--- To do ---
Reproduce the material below line for line, changing nothing.

===============

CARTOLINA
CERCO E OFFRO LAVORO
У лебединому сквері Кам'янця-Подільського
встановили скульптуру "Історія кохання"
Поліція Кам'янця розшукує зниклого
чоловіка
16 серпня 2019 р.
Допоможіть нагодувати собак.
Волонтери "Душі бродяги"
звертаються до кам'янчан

===============

--- The completed task ---
CARTOLINA
CERCO E OFFRO LAVORO
У лебединому сквері Кам'янця-Подільського
встановили скульптуру "Історія кохання"
Поліція Кам'янця розшукує зниклого
чоловіка
16 серпня 2019 р.
Допоможіть нагодувати собак.
Волонтери "Душі бродяги"
звертаються до кам'янчан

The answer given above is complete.